• DATA LISTING
# # # # #
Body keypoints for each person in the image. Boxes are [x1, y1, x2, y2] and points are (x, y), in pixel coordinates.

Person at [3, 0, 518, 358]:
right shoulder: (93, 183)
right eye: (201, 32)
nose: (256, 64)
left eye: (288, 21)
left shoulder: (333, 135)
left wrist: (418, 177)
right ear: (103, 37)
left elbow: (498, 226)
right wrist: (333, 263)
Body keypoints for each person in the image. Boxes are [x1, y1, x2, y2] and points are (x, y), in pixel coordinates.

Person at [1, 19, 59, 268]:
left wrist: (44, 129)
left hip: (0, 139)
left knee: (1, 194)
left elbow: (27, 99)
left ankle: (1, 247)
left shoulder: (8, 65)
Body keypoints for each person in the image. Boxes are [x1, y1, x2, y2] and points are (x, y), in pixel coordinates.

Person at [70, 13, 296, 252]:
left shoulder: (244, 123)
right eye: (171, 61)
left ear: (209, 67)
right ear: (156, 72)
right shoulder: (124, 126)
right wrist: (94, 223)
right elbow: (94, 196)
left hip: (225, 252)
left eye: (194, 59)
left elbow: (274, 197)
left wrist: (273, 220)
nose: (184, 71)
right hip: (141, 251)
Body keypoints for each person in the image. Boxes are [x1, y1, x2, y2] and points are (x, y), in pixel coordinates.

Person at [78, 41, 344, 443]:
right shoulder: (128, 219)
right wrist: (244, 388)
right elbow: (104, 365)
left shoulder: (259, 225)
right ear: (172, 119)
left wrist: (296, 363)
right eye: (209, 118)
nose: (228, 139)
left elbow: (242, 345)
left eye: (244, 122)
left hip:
# # # # #
• EXERCISE INSTRUCTIONS
Every line of the listing should be given again exactly.

• OUTPUT FOR THIS TASK
Body keypoints for each person in the image. Boxes are [x1, y1, x2, y2] and points are (x, y), in pixel coordinates.

Person at [3, 0, 518, 358]:
right shoulder: (93, 183)
right eye: (201, 32)
nose: (256, 64)
left eye: (288, 21)
left shoulder: (333, 135)
left wrist: (418, 177)
right ear: (103, 37)
left elbow: (498, 226)
right wrist: (333, 263)
Body keypoints for each person in the image. Boxes are [x1, y1, x2, y2] and points are (x, y), in pixel coordinates.

Person at [1, 19, 59, 268]:
left wrist: (44, 129)
left hip: (0, 139)
left knee: (1, 194)
left elbow: (27, 99)
left ankle: (1, 247)
left shoulder: (8, 65)
Body keypoints for each person in the image. Boxes are [x1, y1, x2, y2] and points are (x, y), in pixel coordinates.

Person at [70, 13, 296, 252]:
left shoulder: (244, 123)
right eye: (171, 61)
left ear: (209, 67)
right ear: (156, 72)
right shoulder: (124, 126)
right wrist: (94, 223)
right elbow: (94, 196)
left hip: (225, 252)
left eye: (194, 59)
left elbow: (274, 197)
left wrist: (273, 220)
nose: (184, 71)
right hip: (141, 251)
Body keypoints for each person in the image. Boxes are [x1, y1, x2, y2] and points are (x, y), in pixel coordinates.

Person at [78, 41, 344, 443]:
right shoulder: (128, 219)
right wrist: (244, 388)
right elbow: (104, 365)
left shoulder: (259, 225)
right ear: (172, 119)
left wrist: (296, 363)
right eye: (209, 118)
nose: (228, 139)
left elbow: (242, 345)
left eye: (244, 122)
left hip:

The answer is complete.